§ ARTICLE
______________________________

This is a heads-up post about some planned changes to the ORM and specifically to the expressions API. This affects how the following features work inside the ORM:
- F-expressions (and other ExpressionNode subclasses)
- aggregates
- anything using SQLEvaluator (django.db.models.sql.expressions)
While the changes target private APIs, these APIs have remained stable for a long time. I expect there to be significant amount of users of the above APIs. The main concern is that the planned changes will break existing code. I am looking for feedback from 3rd party library developers - does the planned changes break existing code for you, and if yes, why? If we find some common cases we might be able to add backwards compatibility code paths for those cases.
There are two main reasons for doing the changes. First, the change allows for a lot of nice new features - doing conditional aggregates, aggregates using expressions and writing custom expressions, all this using public APIs. The second reason is that the current coding is somewhat complex, and that complexity makes it hard to write custom aggregates or expressions.
Currently the expressions and aggregates are built up from two classes. The first one is public facing API (for example Sum in django.db.models.aggregates), the second is how the public facing API is executed in the ORM (Sum in django.db.models.sql.aggregates). The idea is that we have one public facing component users should use for different queries. Then different Query implementations can have different implementation classes. Thus the same public facing class can be executed in different ways depending on the used Query class. Unfortunately this leads to cases where it is hard to extend expressions or aggregates - while it is easy to add a new public facing API class, it isn't easy to add an implementation for that class - the implementation belongs to the used Query class, but that class isn't under user control.
In addition to the extensibility problem the current implementation is somewhat complex to follow. Still, aggregation implementation doesn't share code with expressions, but after all expressions are just a special kind of expression.
The new way is simplified - there is just public facing classes. The classes know how to implement themselves. The new expressions know how to add themselves to the query, and they know how to generate a query against different database backends. Different database backends are handled with as_vendorname() syntax. Aggregates are a subclass of certain kind of expression (Func class), so aggregates use the same code paths as other expressions. The end results is simplified code, ability to use Sum('foo') + Sum('bar') style aggregations, and the ability to write new expressions and aggregates using a public stable API.

______________________________

§ TASK BRIEF
Write the next part of the post on the planned changes to the ORM expressions API, picking up after its final sentence.

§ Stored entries
______________________________

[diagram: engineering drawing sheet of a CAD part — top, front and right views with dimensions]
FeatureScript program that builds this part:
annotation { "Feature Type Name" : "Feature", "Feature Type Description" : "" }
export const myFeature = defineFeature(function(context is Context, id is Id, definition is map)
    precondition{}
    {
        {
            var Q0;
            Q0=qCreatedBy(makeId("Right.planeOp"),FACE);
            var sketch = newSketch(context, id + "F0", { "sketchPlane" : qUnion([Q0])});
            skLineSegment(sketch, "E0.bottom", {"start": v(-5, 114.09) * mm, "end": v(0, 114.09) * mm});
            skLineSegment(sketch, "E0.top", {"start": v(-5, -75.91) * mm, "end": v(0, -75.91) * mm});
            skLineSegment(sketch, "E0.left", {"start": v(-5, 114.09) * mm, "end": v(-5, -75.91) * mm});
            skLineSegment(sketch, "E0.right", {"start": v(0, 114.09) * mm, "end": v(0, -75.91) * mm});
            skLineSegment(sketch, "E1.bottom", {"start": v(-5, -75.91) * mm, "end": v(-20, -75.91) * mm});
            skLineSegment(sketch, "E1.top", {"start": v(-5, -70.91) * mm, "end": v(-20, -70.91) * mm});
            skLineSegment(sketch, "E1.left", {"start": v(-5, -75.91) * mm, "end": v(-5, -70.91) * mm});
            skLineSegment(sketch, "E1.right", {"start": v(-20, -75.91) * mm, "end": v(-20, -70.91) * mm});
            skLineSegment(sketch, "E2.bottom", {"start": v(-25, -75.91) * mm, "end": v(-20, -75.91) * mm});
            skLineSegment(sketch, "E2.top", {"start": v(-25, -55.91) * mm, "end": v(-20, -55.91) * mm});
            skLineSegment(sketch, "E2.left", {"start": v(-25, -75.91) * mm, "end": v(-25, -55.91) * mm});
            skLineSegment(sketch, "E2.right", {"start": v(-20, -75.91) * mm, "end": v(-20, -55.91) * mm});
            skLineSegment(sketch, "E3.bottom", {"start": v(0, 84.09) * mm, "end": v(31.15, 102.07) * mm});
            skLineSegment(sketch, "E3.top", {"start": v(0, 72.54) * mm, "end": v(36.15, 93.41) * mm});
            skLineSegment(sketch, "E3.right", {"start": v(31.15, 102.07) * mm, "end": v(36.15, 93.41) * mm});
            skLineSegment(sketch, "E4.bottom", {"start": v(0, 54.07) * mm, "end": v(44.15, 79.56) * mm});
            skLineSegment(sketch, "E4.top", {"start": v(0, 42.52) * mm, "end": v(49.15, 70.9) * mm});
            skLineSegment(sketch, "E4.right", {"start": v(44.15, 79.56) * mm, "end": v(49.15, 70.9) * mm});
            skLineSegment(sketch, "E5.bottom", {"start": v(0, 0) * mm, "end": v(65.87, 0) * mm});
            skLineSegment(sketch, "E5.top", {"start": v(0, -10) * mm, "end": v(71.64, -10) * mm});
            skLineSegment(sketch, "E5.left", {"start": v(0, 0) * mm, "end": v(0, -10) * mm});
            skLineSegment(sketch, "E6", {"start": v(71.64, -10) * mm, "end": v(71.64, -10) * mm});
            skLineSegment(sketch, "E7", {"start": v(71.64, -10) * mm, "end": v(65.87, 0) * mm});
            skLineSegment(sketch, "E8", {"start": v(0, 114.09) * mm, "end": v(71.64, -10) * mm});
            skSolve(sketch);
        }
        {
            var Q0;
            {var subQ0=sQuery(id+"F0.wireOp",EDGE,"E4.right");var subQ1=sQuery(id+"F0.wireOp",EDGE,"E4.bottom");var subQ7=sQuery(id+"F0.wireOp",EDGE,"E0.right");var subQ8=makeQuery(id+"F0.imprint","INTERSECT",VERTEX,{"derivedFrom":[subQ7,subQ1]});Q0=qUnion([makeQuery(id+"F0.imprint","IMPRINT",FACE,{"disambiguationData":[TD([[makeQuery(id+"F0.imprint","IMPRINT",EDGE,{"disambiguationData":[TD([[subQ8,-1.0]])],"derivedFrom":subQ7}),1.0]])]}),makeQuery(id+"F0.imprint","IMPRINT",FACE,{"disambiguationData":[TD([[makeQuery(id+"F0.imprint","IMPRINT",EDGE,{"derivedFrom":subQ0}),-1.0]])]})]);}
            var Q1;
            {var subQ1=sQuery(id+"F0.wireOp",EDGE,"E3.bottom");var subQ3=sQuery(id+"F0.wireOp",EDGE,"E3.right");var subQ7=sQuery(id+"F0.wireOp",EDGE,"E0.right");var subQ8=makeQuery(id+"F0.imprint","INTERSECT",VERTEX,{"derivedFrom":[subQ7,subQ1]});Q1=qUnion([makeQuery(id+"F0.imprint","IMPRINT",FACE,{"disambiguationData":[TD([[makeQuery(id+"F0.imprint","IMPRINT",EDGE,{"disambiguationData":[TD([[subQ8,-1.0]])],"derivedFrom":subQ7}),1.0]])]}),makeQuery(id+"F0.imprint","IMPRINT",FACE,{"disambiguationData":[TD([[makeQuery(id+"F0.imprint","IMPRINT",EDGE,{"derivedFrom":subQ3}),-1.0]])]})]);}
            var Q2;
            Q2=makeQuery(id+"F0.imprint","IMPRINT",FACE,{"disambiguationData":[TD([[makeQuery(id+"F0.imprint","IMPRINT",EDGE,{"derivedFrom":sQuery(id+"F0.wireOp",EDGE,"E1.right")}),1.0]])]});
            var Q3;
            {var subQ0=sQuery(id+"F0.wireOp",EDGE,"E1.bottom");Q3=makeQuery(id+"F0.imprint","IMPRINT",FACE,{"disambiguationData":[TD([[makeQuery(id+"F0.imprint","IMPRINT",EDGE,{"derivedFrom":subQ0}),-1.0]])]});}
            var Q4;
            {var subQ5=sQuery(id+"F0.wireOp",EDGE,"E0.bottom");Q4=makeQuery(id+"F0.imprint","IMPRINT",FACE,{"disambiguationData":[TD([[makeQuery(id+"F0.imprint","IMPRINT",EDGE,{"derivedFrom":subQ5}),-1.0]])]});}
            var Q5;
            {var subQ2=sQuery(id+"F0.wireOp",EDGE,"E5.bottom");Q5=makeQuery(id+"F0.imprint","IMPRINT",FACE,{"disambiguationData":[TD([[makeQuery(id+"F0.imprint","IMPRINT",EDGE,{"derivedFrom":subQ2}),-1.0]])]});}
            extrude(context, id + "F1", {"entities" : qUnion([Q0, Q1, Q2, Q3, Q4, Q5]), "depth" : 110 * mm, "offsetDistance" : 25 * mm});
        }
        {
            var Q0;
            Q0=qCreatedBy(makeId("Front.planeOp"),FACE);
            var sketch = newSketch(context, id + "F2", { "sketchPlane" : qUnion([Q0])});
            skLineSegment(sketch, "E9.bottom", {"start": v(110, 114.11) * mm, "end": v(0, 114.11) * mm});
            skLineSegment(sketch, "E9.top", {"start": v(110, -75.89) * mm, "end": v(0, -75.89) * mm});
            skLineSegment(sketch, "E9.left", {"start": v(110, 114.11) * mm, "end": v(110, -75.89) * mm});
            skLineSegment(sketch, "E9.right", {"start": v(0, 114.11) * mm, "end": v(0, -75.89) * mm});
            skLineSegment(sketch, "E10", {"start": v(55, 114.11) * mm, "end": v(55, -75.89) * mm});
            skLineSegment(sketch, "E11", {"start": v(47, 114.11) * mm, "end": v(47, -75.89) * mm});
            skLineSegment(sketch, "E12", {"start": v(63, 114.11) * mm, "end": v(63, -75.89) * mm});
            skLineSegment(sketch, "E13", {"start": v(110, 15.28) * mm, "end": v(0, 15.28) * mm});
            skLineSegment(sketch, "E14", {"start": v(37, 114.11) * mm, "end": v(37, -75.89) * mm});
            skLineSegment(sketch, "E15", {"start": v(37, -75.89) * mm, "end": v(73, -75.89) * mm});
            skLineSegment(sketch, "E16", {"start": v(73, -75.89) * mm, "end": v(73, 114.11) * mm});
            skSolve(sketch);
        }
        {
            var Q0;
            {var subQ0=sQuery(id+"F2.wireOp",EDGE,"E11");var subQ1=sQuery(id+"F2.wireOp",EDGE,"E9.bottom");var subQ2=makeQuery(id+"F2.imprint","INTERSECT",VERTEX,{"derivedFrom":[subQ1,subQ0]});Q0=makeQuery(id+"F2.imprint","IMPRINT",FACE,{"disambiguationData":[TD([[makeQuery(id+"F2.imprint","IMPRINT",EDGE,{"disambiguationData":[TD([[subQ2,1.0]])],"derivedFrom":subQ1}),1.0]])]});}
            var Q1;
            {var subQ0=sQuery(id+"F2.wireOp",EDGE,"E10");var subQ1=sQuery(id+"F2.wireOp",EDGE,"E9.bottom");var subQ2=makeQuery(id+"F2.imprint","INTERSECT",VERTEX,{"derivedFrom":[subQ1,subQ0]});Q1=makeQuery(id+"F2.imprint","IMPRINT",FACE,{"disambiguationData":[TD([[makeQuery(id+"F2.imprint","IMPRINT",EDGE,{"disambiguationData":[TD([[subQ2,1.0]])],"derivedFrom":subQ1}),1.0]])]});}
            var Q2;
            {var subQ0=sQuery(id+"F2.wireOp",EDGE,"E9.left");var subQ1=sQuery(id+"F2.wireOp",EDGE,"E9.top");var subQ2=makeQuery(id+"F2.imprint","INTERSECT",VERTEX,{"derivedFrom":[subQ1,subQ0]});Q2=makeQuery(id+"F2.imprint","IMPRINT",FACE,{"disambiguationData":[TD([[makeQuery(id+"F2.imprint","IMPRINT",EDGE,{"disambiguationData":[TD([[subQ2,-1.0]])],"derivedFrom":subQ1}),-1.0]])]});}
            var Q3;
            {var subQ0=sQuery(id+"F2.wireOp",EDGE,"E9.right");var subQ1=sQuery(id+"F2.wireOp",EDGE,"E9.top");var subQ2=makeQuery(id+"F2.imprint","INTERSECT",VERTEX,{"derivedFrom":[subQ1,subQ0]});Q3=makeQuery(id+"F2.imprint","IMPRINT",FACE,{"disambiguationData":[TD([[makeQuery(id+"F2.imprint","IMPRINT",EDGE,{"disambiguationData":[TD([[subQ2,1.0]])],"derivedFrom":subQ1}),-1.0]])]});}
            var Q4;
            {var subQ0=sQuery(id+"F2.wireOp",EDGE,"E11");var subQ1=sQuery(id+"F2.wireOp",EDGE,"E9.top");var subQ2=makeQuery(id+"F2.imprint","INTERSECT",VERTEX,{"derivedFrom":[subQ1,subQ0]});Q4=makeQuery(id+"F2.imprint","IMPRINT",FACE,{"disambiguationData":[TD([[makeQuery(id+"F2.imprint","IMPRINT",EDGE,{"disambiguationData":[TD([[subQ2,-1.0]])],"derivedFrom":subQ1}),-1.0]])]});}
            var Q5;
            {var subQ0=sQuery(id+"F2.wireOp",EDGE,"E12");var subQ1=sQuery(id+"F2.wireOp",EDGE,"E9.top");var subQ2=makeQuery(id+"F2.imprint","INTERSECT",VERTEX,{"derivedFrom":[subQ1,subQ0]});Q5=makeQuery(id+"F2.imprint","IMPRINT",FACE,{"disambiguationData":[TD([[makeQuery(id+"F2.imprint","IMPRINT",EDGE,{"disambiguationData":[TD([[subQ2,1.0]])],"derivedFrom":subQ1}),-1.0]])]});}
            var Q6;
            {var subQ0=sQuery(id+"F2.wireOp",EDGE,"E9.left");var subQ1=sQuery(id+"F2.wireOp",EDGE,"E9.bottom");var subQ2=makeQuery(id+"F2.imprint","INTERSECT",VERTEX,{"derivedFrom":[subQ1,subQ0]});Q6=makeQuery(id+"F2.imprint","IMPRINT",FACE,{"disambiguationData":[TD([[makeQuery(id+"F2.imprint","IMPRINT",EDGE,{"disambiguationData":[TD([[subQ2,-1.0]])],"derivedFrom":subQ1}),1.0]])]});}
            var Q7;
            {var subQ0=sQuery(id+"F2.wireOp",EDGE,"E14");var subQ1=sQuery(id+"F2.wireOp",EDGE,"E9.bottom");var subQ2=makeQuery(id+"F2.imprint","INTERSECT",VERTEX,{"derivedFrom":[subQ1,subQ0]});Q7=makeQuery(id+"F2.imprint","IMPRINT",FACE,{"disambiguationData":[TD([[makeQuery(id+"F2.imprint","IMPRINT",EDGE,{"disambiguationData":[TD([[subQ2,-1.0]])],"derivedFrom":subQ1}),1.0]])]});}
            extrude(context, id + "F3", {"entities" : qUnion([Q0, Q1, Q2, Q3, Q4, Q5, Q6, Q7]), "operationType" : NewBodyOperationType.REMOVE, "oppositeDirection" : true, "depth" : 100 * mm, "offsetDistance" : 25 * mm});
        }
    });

______________________________

§ OUTPUT OF THE EXERCISE
A patch exists that implements the new way. It is written by Josh Smeaton. The patch also implements a way to annotate non-aggregates to queries (.annotate(Coalesce(F('foo'), F('bar'))). The patch can be used as basis for other improvements to the ORM, for example the ability to queries like .order_by(Lower('somecol').desc()) has been discussed on this list recently.
The only big problem with introducing the new way is backwards compatibility. The current coding is implemented the way it is because the aim was allowing writing different kinds of backends (NoSQL). The NoSQLQuery would just need to contain different implementation class than the normal Query class had, and then you could do whatever you want. I claim that it is possible to do the exact same thing with addition of a rewriter to the NoSQLQuery class - it inspects the new-style classes, and creates different implementation classes on the fly.
The bigger problem seems to be existing 3rd party aggregates and expressions - while technically we are changing only private APIs, I don't see it as a good idea to break existing code if we can avoid that.
I have written a bit about this also in DEP format, but ran out of interest of writing a DEP as the DEP process doesn't seem to be doing that well. This seems like a good candidate for DEP, but before I start finishing the DEP there must be some guarantees that we have a working DEP process to handle it. I want to avoid the situation where this feature is stalled because of the DEP process. You can see the half-written DEP at
https://github.com/akaariai/deps/blob/master/drafts/expressions.rst. The most interesting part is about the current implementation.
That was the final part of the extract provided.